The ScenarioMIP simulations are initialised on 1 January 2015, with the ensemble members using initial conditions taken from the CMIP6 DECK ‘historical’ experiment. From this date onwards, the three SSP scenarios follow different evolutions of anthropogenic external forcings (greenhouse gases, aerosols, land use change) and also include natural forcings (solar irradiance and volcanic forcing). In Fig. 3, we compare temperature trends between the three unique permutations of pairs of the SSP scenarios starting in 2023. By this date, the climate states in the individual realisations have already diverged from their initial conditions, both due to external forcings and internal variability.

Satellite weighting functions

We use the monthly mean ‘ta’ variable model output, providing atmospheric temperatures on 17 standard pressure levels up to 1 hPa, and the ‘tas’ variable providing near-surface air temperature. All data are globally and annually averaged. GSAT is calculated as in ref. 30.

We apply three weighting functions to the climate model output to produce synthetic satellite observable atmospheric layer temperatures. The TLS weighting function is from Remote Sensing Systems (http://www.remss.com/) and peaks near 18 km. The TMS and TUS weighting functions are based on Stratospheric Sounding Unit 1 and 2 channels, peaking near 30 km and 37 km, respectively, with weighting functions taken from NOAA STAR SSU version 3 dataset (https://www.star.nesdis.noaa.gov/smcd/emb/mscat/) following21,31. While the actual weighting functions are weakly dependent on latitude (e.g., ref. 21), for simplicity, we use constant weighting functions, which are shown in Fig. S1. The functions were interpolated to the models’ 17 fixed pressure layers. Previous work has shown that data up to 1 hPa are sufficient to sample the SSU2 channel16. Some studies have used the ‘plev39’ variable from the AerChemMIP project to give higher vertical resolution modelled temperatures.
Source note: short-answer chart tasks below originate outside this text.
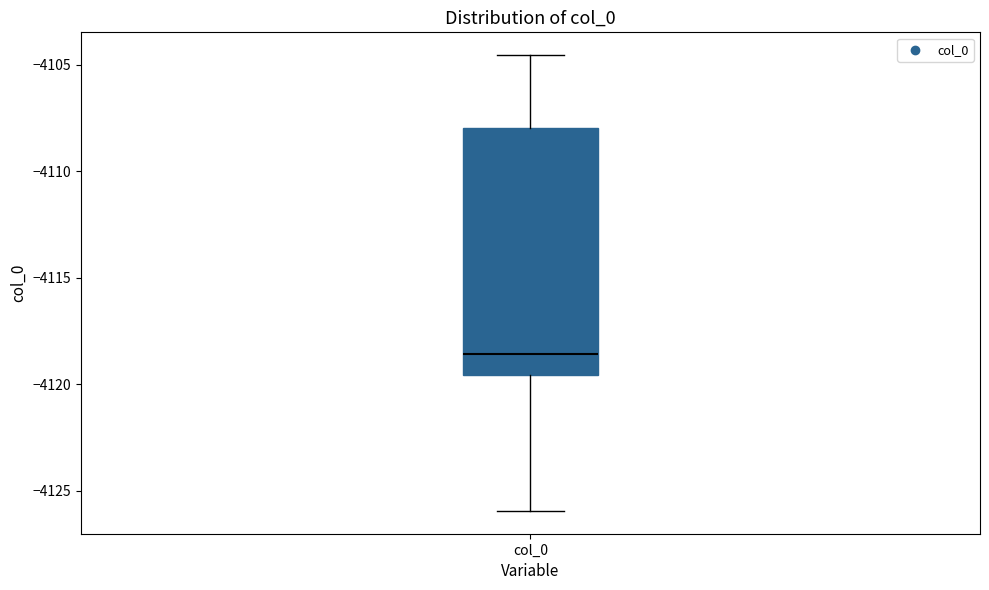

Where does the median line of the box for col_0 sit on the y-axis? The values are not printed on the chart, so give them approximately, as read against the axis.

-4118.5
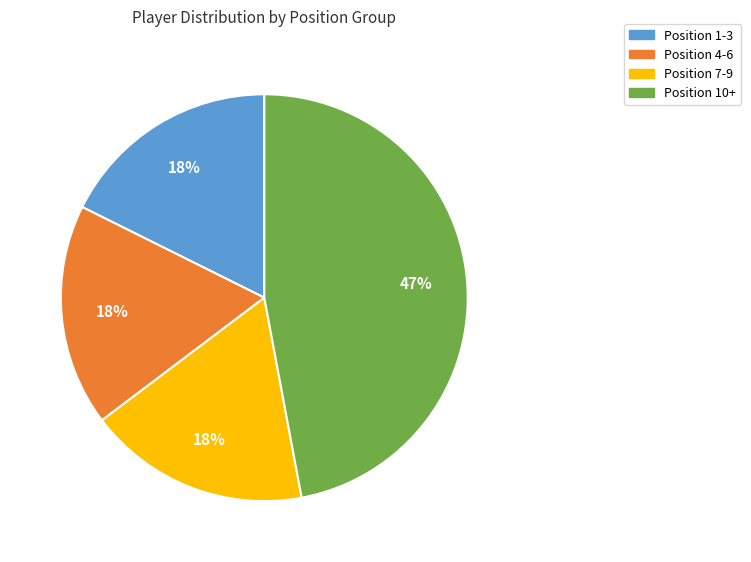

To the nearest percent, what is the average slice percentage?

25%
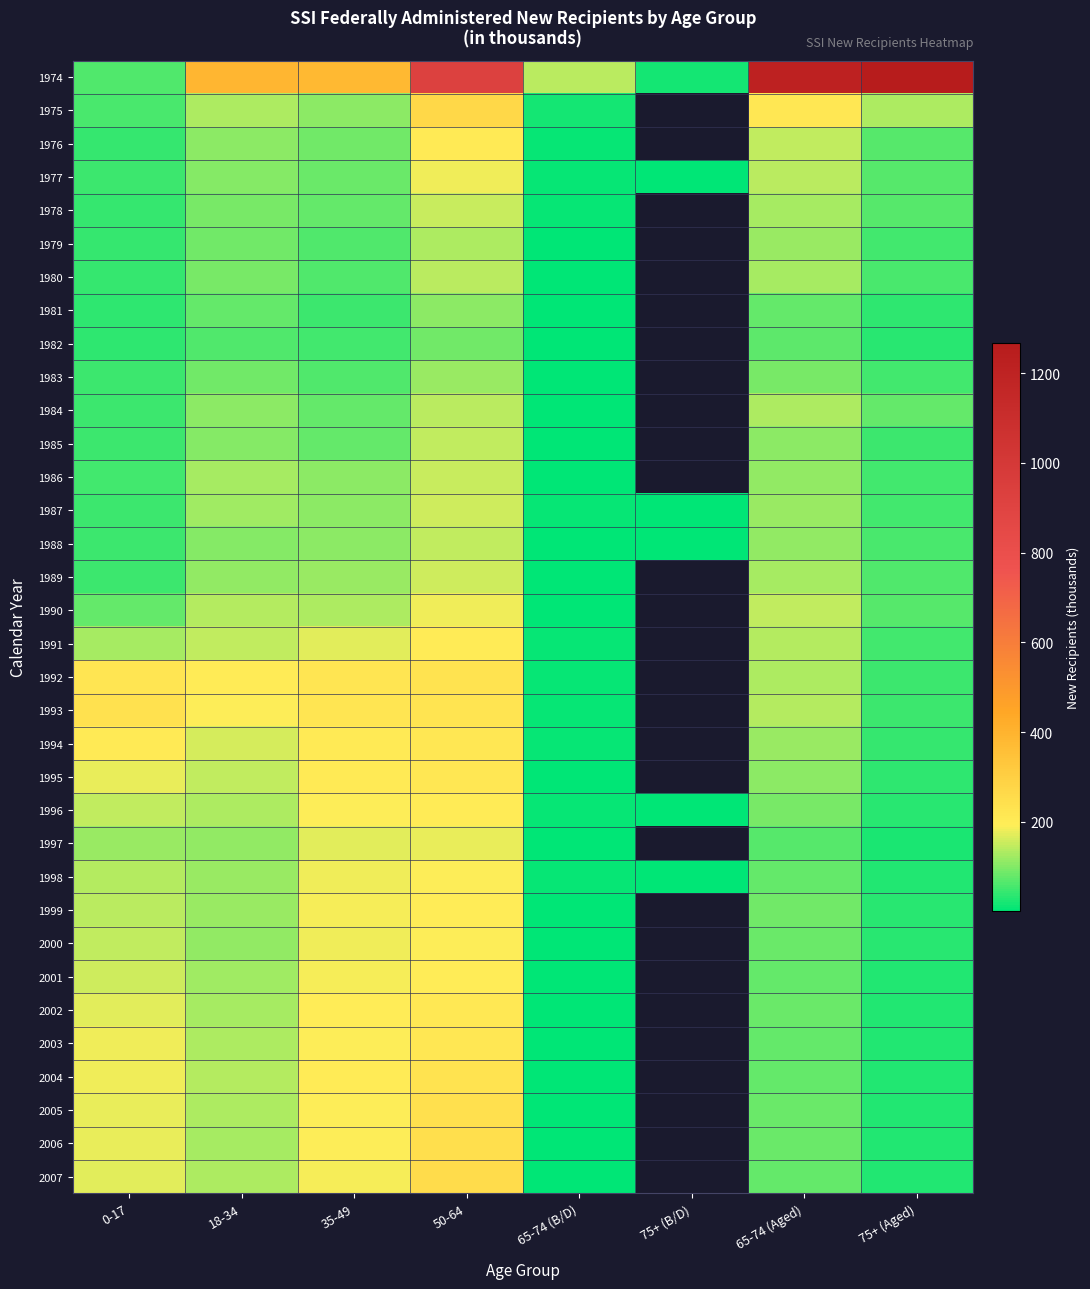

At which category is the sum across all series the highest?

50-64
This variable was not available for all the models and scenarios we analysed in this study. However, we tested the sensitivity of the TUS trends to the inclusion of levels above 1 hPa using CanESM5, which provided the ‘plev39’ variable for its large ensemble for the SSP3–7.0 scenario. This showed that including the 10 additional layers at pressures below 1 hPa has virtually no effect on the calculated near-term TUS trends (see Fig. S2).

Statistical methods

For each ensemble member, we calculate least squares linear trends of length 5, 10, 15, and 20 years with a start year of 2023. We quantify the difference in trends between each pair of scenarios using the overlap of percentiles. For each comparison, we started by focusing on the higher forcing scenario, i.e., SSP2–4.5 in the SSP1–1.9 vs. SSP2–4.5 comparison, calculating the 90th percentile and 10th percentile trend values. These percentile limits were chosen to ensure that the results would not be strongly influenced by outlier points. Next, we calculate which percentiles of the lower forcing scenario, i.e., SSP1–1.9 in the SSP1–1.9 vs. SSP2–4.5 comparison, these values correspond to. The degree of overlap is defined as the difference between the corresponding percentiles of the lower forcing scenario. This measure of overlap is bounded at 100%.